Source data
━━━━━━━━━━━━━━━━

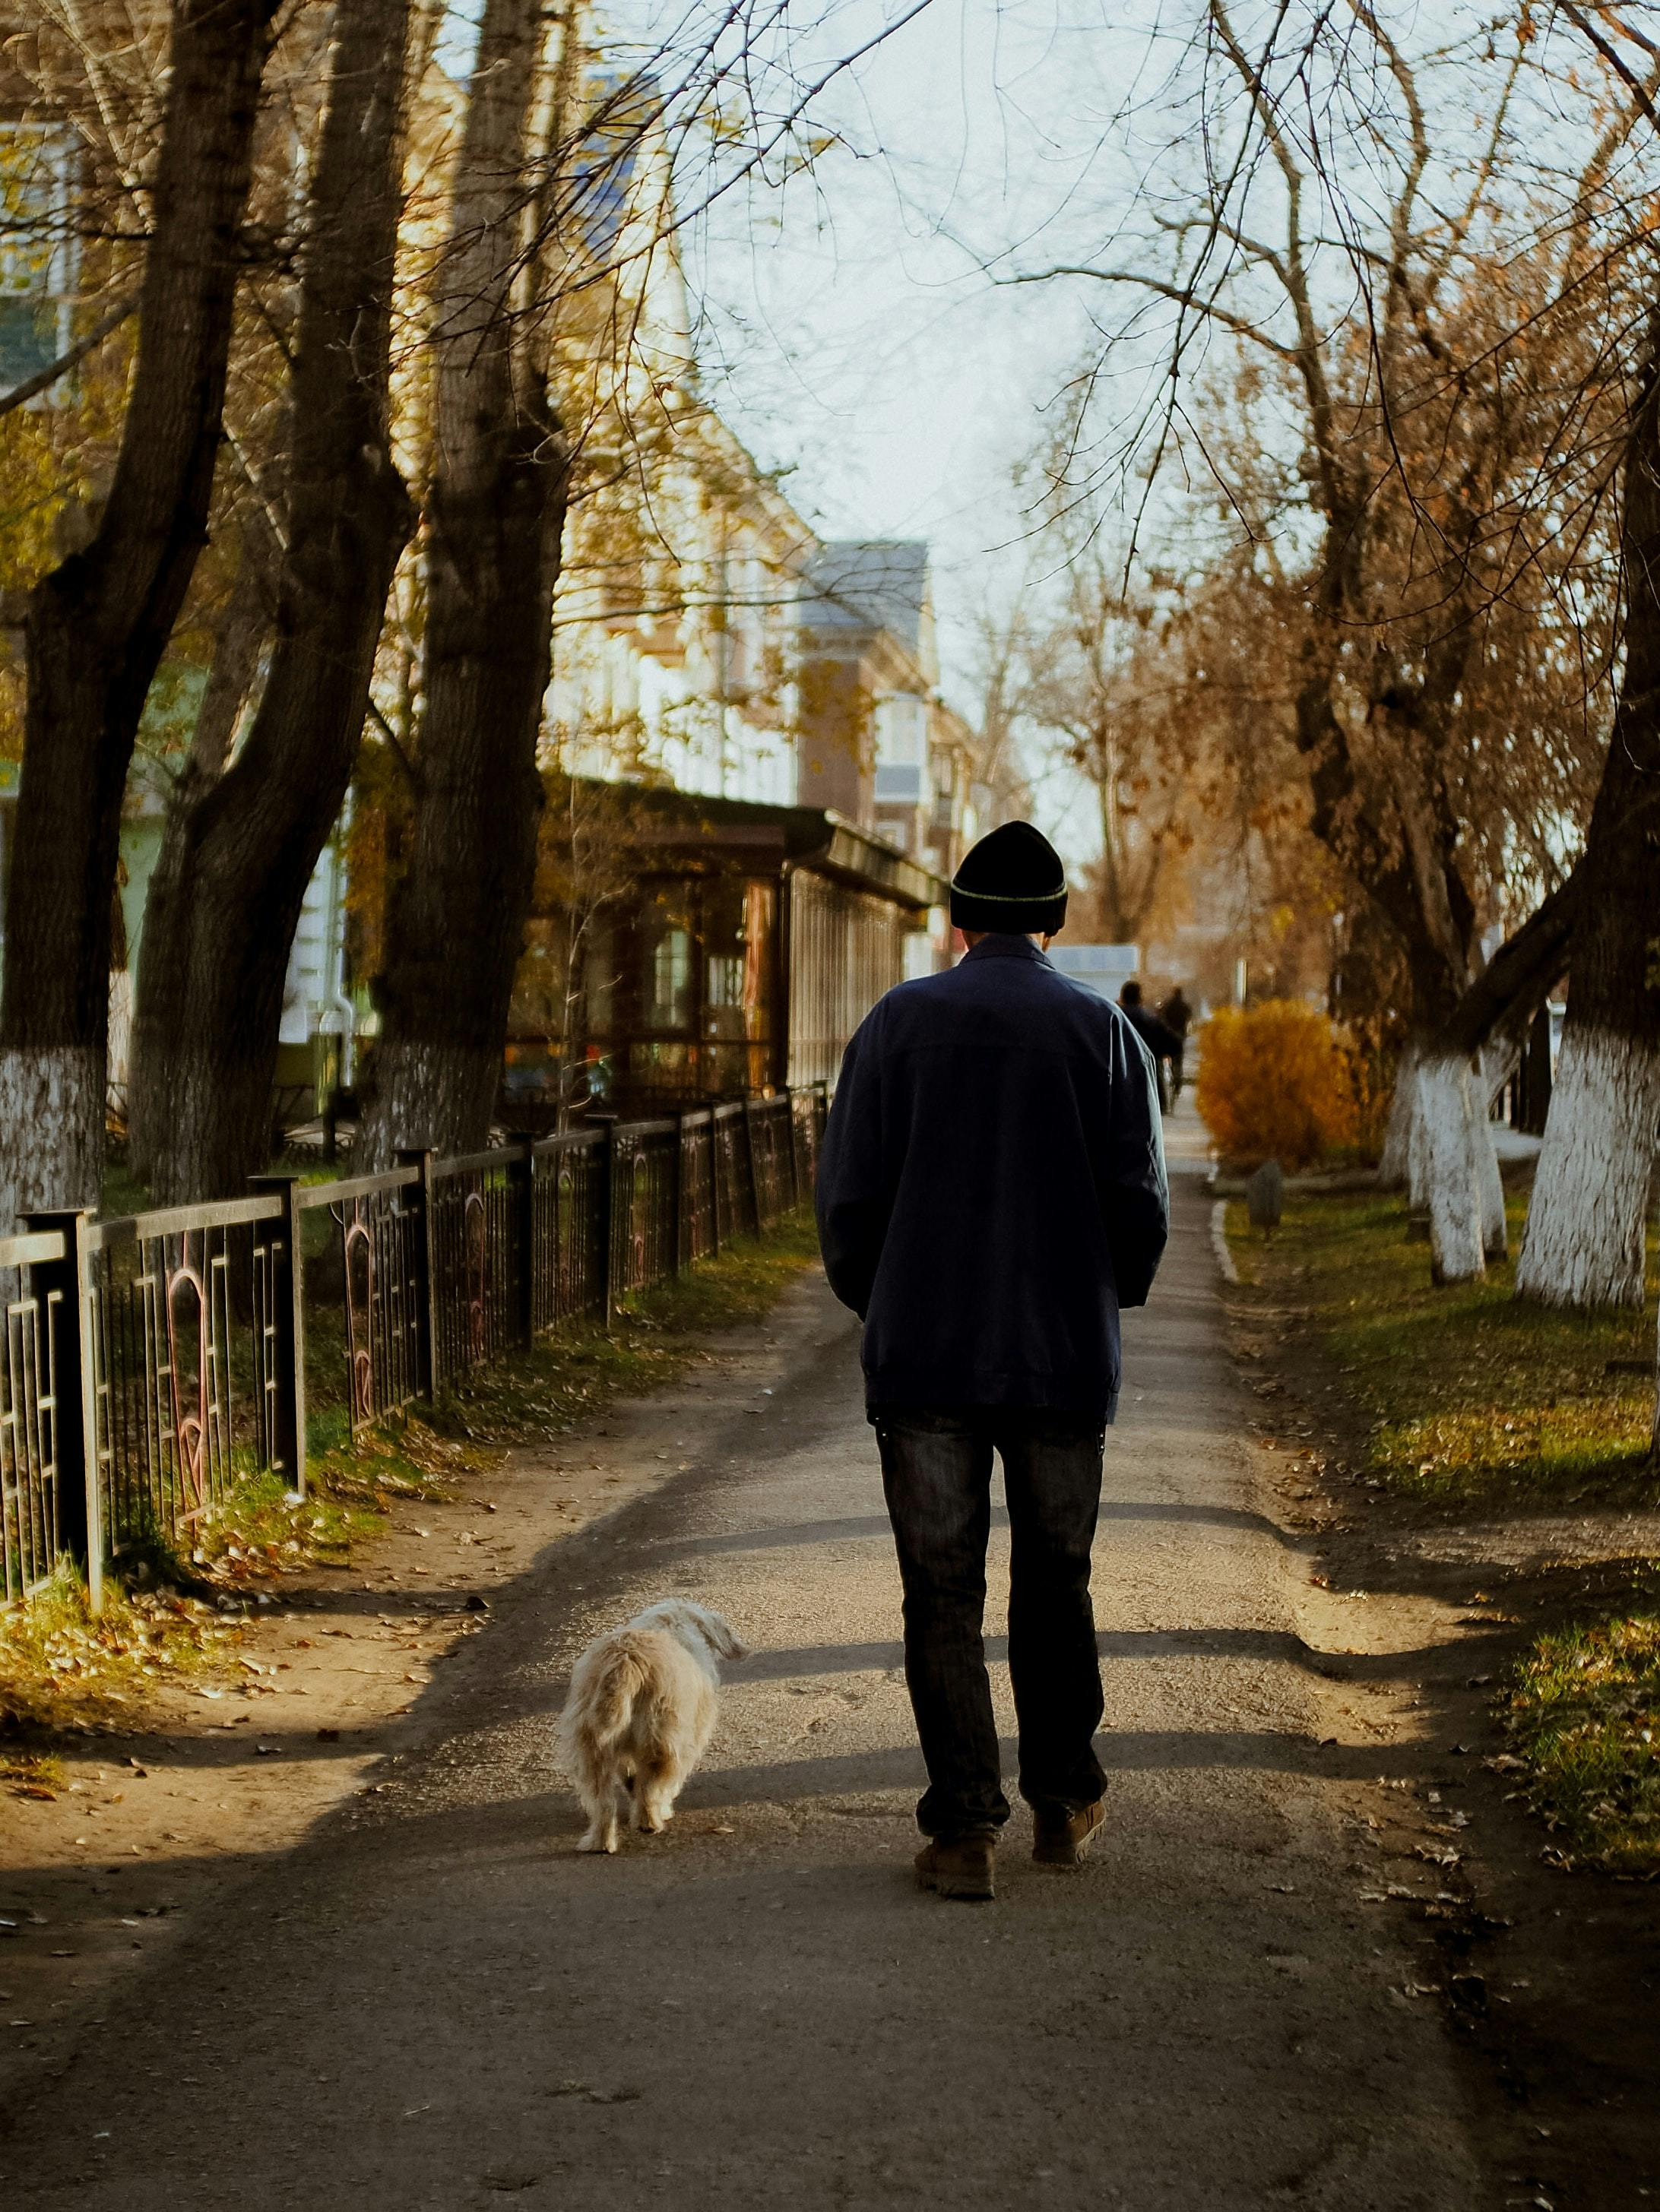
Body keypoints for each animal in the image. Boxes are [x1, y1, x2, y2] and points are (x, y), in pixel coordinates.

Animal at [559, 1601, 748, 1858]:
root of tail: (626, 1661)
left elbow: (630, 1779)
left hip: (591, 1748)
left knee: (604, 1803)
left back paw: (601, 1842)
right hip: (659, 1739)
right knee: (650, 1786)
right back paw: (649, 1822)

━━━━━━━━━━━━━━━━

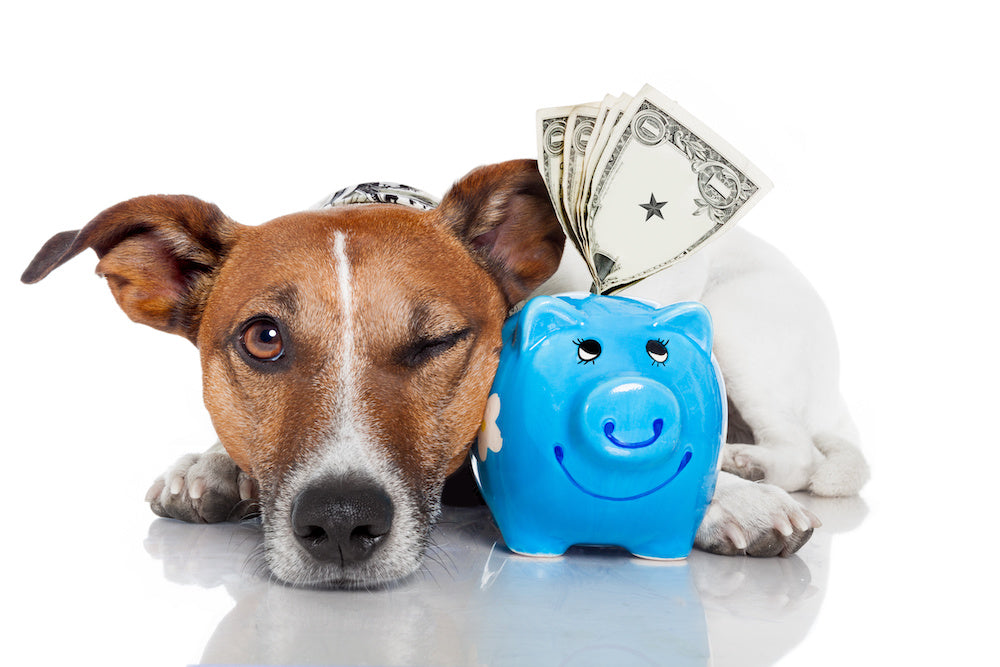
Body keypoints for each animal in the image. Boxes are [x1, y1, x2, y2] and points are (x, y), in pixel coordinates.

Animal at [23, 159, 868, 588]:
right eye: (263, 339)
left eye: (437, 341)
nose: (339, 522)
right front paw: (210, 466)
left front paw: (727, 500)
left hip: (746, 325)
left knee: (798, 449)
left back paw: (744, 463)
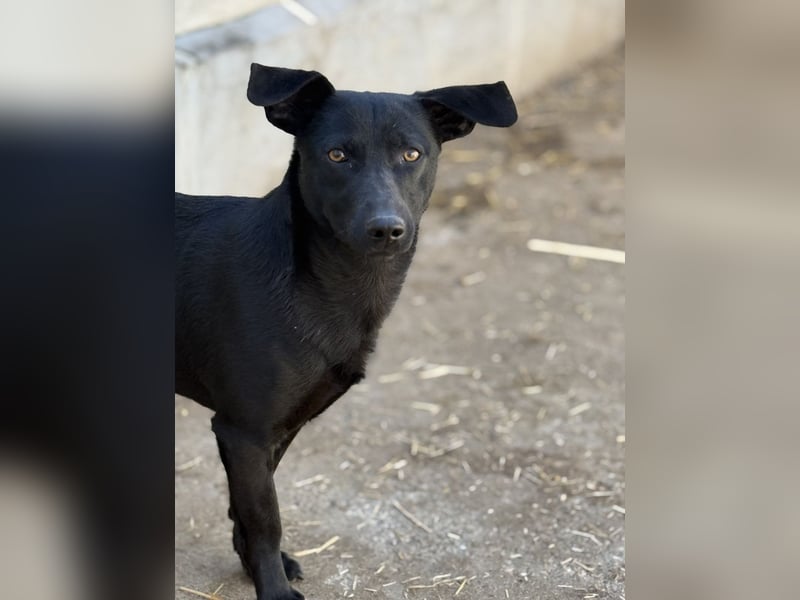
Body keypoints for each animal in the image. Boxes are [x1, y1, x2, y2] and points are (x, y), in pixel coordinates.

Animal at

━━━━━━━━━━━━━━━━

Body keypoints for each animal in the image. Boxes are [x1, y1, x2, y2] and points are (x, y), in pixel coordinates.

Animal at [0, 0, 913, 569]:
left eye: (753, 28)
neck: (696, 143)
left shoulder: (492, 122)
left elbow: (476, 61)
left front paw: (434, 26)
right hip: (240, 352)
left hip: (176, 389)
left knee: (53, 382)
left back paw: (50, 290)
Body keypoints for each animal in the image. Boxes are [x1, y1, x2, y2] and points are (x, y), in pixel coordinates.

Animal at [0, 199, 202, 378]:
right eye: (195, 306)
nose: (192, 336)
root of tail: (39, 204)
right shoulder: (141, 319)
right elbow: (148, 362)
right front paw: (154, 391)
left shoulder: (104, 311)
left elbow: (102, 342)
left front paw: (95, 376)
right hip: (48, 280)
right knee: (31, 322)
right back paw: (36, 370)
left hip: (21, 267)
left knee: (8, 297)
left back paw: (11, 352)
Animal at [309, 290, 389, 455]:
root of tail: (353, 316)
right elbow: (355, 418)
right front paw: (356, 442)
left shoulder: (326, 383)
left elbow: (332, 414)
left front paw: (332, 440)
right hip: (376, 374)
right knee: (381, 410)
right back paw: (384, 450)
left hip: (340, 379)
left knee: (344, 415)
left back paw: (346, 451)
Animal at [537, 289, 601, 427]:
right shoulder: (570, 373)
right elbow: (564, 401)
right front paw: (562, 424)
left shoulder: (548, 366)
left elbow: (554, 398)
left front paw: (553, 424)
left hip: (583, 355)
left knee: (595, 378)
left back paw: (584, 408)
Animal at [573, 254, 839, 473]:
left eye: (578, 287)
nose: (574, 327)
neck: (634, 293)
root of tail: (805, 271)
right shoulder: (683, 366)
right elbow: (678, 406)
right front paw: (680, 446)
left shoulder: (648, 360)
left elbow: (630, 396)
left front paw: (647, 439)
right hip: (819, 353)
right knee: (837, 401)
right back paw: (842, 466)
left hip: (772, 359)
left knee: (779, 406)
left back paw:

━━━━━━━━━━━━━━━━

**DIRECTIONS FOR THIS TASK:** In the entries above, some lines hold the string "shoulder". Copy each of them.

**ANSWER TO THIS EXERCISE:**
left shoulder: (492, 122)
right shoulder: (141, 319)
left shoulder: (104, 311)
left shoulder: (326, 383)
right shoulder: (570, 373)
left shoulder: (548, 366)
right shoulder: (683, 366)
left shoulder: (648, 360)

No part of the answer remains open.